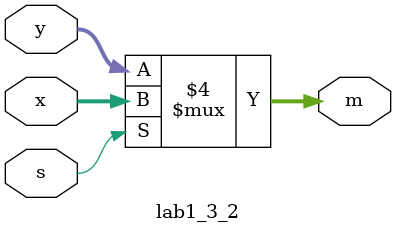
<source format=v>
`timescale 1ns / 1ps


module lab1_3_2(
    input [1:0] x,
    input [1:0] y,
    input s,
    output [1:0] m
    );
    
    reg [1:0] m;
    
    always @ (x or y or s) 
        begin       
            if(s==0)              
                m=y;       
            else              
                m=x; 
        end  
    
endmodule

</source>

*Exercise requirements*
Repeat, word for word, each of the records, omitting any image they hold.

*Written answer*
<source format=v>
`timescale 1ns / 1ps


module lab1_3_2(
    input [1:0] x,
    input [1:0] y,
    input s,
    output [1:0] m
    );
    
    reg [1:0] m;
    
    always @ (x or y or s) 
        begin       
            if(s==0)              
                m=y;       
            else              
                m=x; 
        end  
    
endmodule

</source>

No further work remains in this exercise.